* [To-do item]: Every entry below is to be returned unchanged. Images are not part of the copy.

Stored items
>>>
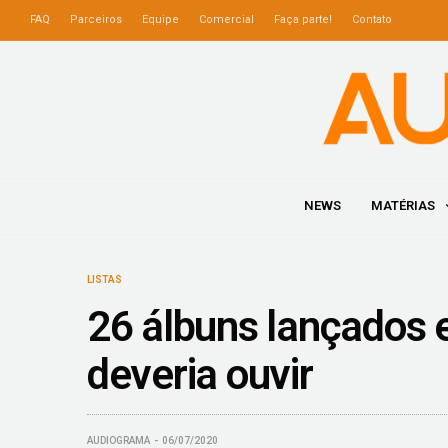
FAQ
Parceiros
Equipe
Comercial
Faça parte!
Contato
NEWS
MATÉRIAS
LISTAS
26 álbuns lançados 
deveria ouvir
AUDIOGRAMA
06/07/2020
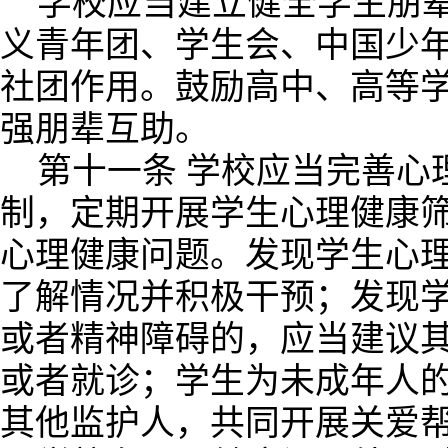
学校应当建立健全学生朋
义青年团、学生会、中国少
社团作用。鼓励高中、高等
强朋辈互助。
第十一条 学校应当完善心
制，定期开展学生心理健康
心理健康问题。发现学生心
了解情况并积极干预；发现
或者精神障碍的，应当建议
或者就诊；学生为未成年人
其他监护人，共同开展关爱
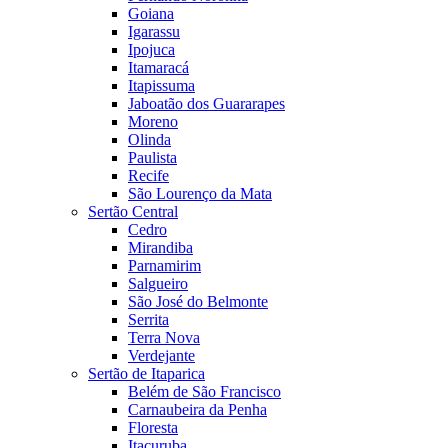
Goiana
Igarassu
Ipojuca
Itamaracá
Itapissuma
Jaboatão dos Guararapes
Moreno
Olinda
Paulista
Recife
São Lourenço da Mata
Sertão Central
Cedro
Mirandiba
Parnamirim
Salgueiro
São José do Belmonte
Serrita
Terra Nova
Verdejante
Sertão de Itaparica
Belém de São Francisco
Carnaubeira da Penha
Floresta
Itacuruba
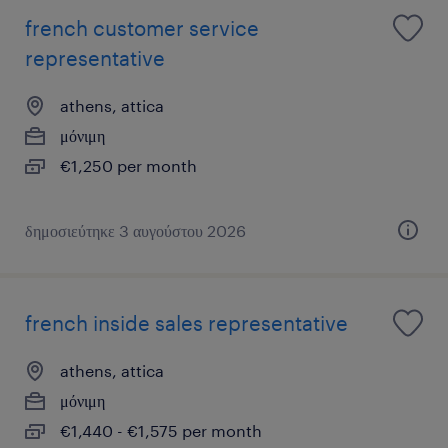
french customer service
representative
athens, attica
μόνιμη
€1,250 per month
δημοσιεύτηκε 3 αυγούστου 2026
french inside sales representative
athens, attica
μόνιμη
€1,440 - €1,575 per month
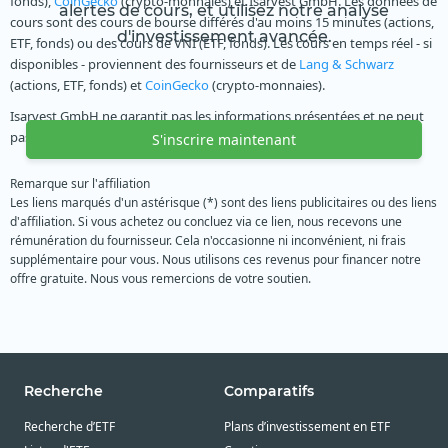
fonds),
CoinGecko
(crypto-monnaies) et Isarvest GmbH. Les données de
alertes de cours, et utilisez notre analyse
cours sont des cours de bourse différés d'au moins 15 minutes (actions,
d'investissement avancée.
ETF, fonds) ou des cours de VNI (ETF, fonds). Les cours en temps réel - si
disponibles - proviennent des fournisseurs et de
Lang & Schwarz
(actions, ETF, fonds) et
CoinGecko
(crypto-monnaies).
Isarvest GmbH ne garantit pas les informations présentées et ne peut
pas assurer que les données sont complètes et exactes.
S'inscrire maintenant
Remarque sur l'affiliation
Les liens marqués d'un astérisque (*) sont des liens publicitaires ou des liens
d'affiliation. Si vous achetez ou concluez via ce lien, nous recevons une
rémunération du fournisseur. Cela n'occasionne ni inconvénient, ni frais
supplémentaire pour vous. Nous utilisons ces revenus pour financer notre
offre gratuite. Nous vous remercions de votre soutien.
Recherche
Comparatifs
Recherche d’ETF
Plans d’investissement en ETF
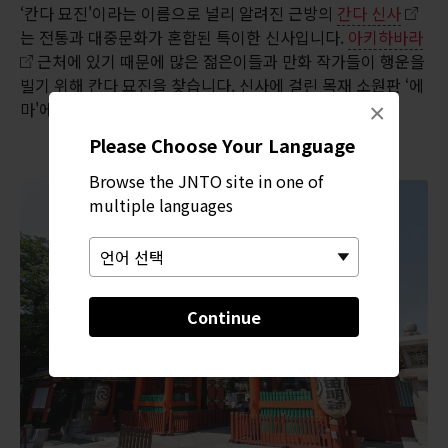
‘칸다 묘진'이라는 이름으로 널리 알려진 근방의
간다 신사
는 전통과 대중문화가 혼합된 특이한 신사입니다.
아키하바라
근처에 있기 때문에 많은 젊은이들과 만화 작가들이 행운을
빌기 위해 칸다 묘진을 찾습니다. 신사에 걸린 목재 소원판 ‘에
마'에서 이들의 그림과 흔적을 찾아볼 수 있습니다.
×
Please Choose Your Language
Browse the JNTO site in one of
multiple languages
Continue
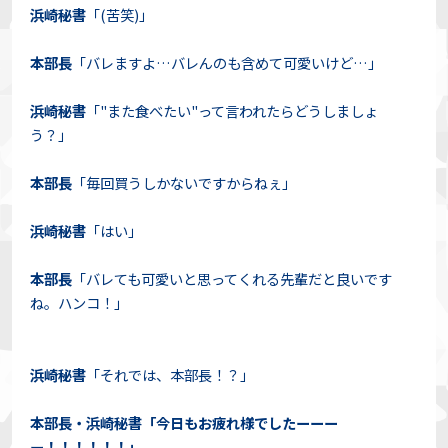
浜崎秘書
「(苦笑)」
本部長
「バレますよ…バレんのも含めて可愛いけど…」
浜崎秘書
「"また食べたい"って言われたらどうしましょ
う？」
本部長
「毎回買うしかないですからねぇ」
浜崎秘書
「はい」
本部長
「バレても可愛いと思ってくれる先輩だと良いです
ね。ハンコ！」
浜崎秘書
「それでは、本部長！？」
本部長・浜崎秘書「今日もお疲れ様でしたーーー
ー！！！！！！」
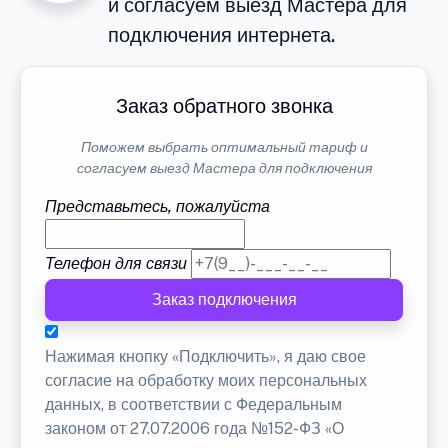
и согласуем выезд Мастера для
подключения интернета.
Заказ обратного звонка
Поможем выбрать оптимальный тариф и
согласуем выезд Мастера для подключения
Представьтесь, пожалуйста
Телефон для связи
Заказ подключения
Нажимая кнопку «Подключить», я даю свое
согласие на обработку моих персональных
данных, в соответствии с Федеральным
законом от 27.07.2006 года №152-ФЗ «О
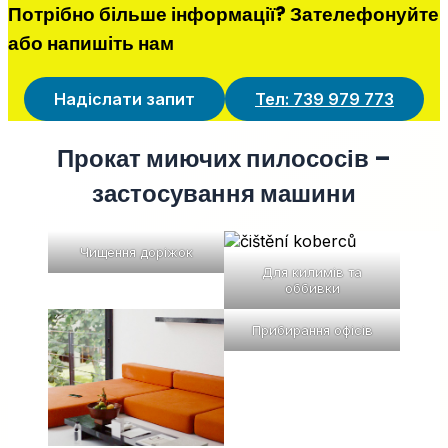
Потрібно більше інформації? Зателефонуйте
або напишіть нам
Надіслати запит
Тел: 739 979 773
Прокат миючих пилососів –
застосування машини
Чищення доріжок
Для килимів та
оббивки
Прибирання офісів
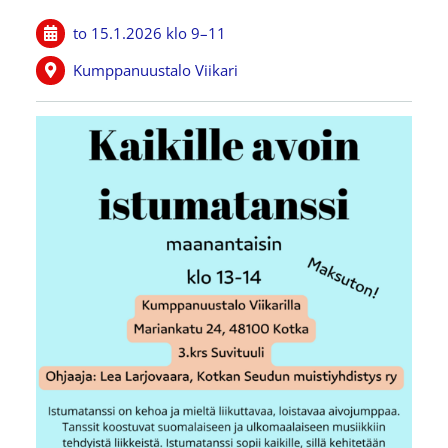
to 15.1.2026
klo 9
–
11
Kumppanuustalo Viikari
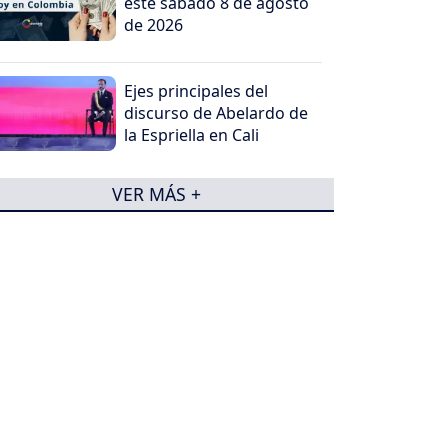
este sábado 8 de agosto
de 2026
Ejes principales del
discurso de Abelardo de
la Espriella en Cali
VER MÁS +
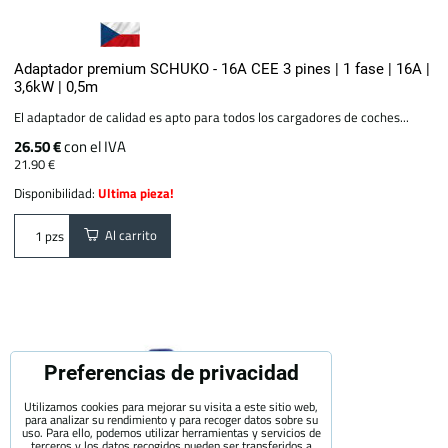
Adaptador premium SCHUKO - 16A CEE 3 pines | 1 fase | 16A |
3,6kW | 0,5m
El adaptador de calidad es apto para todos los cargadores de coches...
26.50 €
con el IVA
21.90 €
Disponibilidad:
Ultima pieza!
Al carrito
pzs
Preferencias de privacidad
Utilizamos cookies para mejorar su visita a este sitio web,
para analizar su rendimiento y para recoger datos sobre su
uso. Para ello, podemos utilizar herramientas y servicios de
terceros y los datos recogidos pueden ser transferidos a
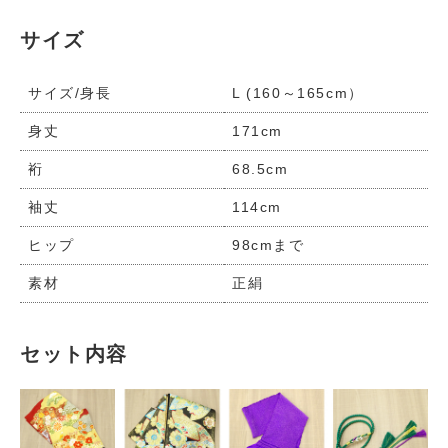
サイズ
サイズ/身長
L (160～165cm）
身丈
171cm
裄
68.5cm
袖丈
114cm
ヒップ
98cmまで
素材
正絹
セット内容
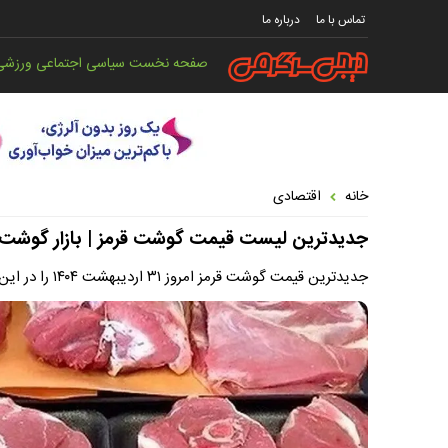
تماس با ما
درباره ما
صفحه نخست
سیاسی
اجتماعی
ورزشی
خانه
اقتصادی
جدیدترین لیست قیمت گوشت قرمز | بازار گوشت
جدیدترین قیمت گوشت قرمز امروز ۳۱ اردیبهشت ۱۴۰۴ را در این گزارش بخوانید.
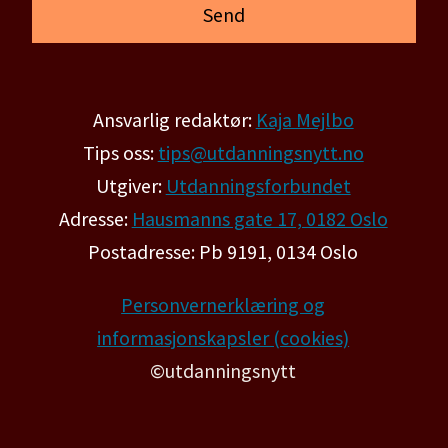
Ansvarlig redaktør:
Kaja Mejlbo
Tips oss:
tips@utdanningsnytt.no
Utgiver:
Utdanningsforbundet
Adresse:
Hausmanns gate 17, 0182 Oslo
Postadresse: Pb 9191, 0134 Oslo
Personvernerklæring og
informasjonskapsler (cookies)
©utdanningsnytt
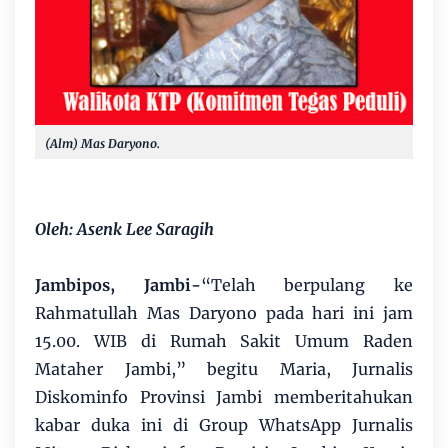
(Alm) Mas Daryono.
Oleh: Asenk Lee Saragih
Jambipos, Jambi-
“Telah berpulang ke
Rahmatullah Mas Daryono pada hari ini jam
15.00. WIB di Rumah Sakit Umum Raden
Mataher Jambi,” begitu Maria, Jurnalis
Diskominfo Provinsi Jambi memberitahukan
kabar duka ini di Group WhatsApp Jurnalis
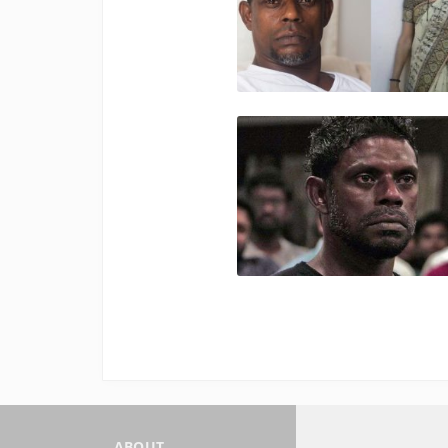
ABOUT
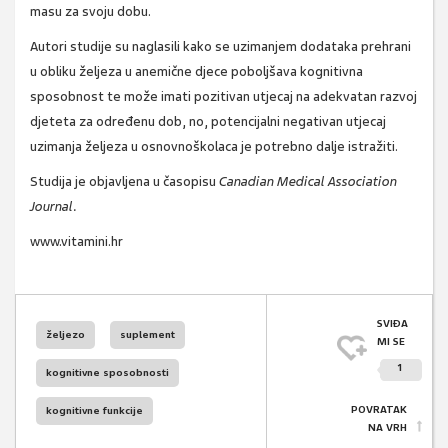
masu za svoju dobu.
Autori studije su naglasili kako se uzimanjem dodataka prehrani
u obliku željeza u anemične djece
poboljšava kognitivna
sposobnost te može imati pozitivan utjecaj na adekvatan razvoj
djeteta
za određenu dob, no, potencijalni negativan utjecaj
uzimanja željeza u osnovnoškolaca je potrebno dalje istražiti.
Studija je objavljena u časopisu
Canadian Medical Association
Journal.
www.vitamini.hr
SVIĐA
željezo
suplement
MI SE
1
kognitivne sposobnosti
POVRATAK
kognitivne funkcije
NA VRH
<<<
* [Answer box]:
FAQ
Parceiros
Equipe
Comercial
Faça parte!
Contato
NEWS
MATÉRIAS
LISTAS
26 álbuns lançados 
deveria ouvir
AUDIOGRAMA
06/07/2020
学校应当建立健全学生朋
义青年团、学生会、中国少
社团作用。鼓励高中、高等
强朋辈互助。
第十一条 学校应当完善心
制，定期开展学生心理健康
心理健康问题。发现学生心
了解情况并积极干预；发现
或者精神障碍的，应当建议
或者就诊；学生为未成年人
其他监护人，共同开展关爱
Goiana
Igarassu
Ipojuca
Itamaracá
Itapissuma
Jaboatão dos Guararapes
Moreno
Olinda
Paulista
Recife
São Lourenço da Mata
Sertão Central
Cedro
Mirandiba
Parnamirim
Salgueiro
São José do Belmonte
Serrita
Terra Nova
Verdejante
Sertão de Itaparica
Belém de São Francisco
Carnaubeira da Penha
Floresta
Itacuruba
french customer service
representative
athens, attica
μόνιμη
€1,250 per month
δημοσιεύτηκε 3 αυγούστου 2026
french inside sales representative
athens, attica
μόνιμη
€1,440 - €1,575 per month
fonds),
CoinGecko
(crypto-monnaies) et Isarvest GmbH. Les données de
alertes de cours, et utilisez notre analyse
cours sont des cours de bourse différés d'au moins 15 minutes (actions,
d'investissement avancée.
ETF, fonds) ou des cours de VNI (ETF, fonds). Les cours en temps réel - si
disponibles - proviennent des fournisseurs et de
Lang & Schwarz
(actions, ETF, fonds) et
CoinGecko
(crypto-monnaies).
Isarvest GmbH ne garantit pas les informations présentées et ne peut
pas assurer que les données sont complètes et exactes.
S'inscrire maintenant
Remarque sur l'affiliation
Les liens marqués d'un astérisque (*) sont des liens publicitaires ou des liens
d'affiliation. Si vous achetez ou concluez via ce lien, nous recevons une
rémunération du fournisseur. Cela n'occasionne ni inconvénient, ni frais
supplémentaire pour vous. Nous utilisons ces revenus pour financer notre
offre gratuite. Nous vous remercions de votre soutien.
Recherche
Comparatifs
Recherche d’ETF
Plans d’investissement en ETF
‘칸다 묘진'이라는 이름으로 널리 알려진 근방의
간다 신사
는 전통과 대중문화가 혼합된 특이한 신사입니다.
아키하바라
근처에 있기 때문에 많은 젊은이들과 만화 작가들이 행운을
빌기 위해 칸다 묘진을 찾습니다. 신사에 걸린 목재 소원판 ‘에
마'에서 이들의 그림과 흔적을 찾아볼 수 있습니다.
×
Please Choose Your Language
Browse the JNTO site in one of
multiple languages
Continue
浜崎秘書
「(苦笑)」
本部長
「バレますよ…バレんのも含めて可愛いけど…」
浜崎秘書
「"また食べたい"って言われたらどうしましょ
う？」
本部長
「毎回買うしかないですからねぇ」
浜崎秘書
「はい」
本部長
「バレても可愛いと思ってくれる先輩だと良いです
ね。ハンコ！」
浜崎秘書
「それでは、本部長！？」
本部長・浜崎秘書「今日もお疲れ様でしたーーー
ー！！！！！！」
и согласуем выезд Мастера для
подключения интернета.
Заказ обратного звонка
Поможем выбрать оптимальный тариф и
согласуем выезд Мастера для подключения
Представьтесь, пожалуйста
Телефон для связи
Заказ подключения
Нажимая кнопку «Подключить», я даю свое
согласие на обработку моих персональных
данных, в соответствии с Федеральным
законом от 27.07.2006 года №152-ФЗ «О
Потрібно більше інформації? Зателефонуйте
або напишіть нам
Надіслати запит
Тел: 739 979 773
Прокат миючих пилососів –
застосування машини
Чищення доріжок
Для килимів та
оббивки
Прибирання офісів
to 15.1.2026
klo 9
–
11
Kumppanuustalo Viikari
este sábado 8 de agosto
de 2026
Ejes principales del
discurso de Abelardo de
la Espriella en Cali
VER MÁS +
Adaptador premium SCHUKO - 16A CEE 3 pines | 1 fase | 16A |
3,6kW | 0,5m
El adaptador de calidad es apto para todos los cargadores de coches...
26.50 €
con el IVA
21.90 €
Disponibilidad:
Ultima pieza!
Al carrito
pzs
Preferencias de privacidad
Utilizamos cookies para mejorar su visita a este sitio web,
para analizar su rendimiento y para recoger datos sobre su
uso. Para ello, podemos utilizar herramientas y servicios de
terceros y los datos recogidos pueden ser transferidos a
サイズ
サイズ/身長
L (160～165cm）
身丈
171cm
裄
68.5cm
袖丈
114cm
ヒップ
98cmまで
素材
正絹
セット内容
تماس با ما
درباره ما
صفحه نخست
سیاسی
اجتماعی
ورزشی
خانه
اقتصادی
جدیدترین لیست قیمت گوشت قرمز | بازار گوشت
جدیدترین قیمت گوشت قرمز امروز ۳۱ اردیبهشت ۱۴۰۴ را در این گزارش بخوانید.
Ansvarlig redaktør:
Kaja Mejlbo
Tips oss:
tips@utdanningsnytt.no
Utgiver:
Utdanningsforbundet
Adresse:
Hausmanns gate 17, 0182 Oslo
Postadresse: Pb 9191, 0134 Oslo
Personvernerklæring og
informasjonskapsler (cookies)
©utdanningsnytt
(Alm) Mas Daryono.
Oleh: Asenk Lee Saragih
Jambipos, Jambi-
“Telah berpulang ke
Rahmatullah Mas Daryono pada hari ini jam
15.00. WIB di Rumah Sakit Umum Raden
Mataher Jambi,” begitu Maria, Jurnalis
Diskominfo Provinsi Jambi memberitahukan
kabar duka ini di Group WhatsApp Jurnalis
ABOUT
masu za svoju dobu.
Autori studije su naglasili kako se uzimanjem dodataka prehrani
u obliku željeza u anemične djece
poboljšava kognitivna
sposobnost te može imati pozitivan utjecaj na adekvatan razvoj
djeteta
za određenu dob, no, potencijalni negativan utjecaj
uzimanja željeza u osnovnoškolaca je potrebno dalje istražiti.
Studija je objavljena u časopisu
Canadian Medical Association
Journal.
www.vitamini.hr
SVIĐA
željezo
suplement
MI SE
1
kognitivne sposobnosti
POVRATAK
kognitivne funkcije
NA VRH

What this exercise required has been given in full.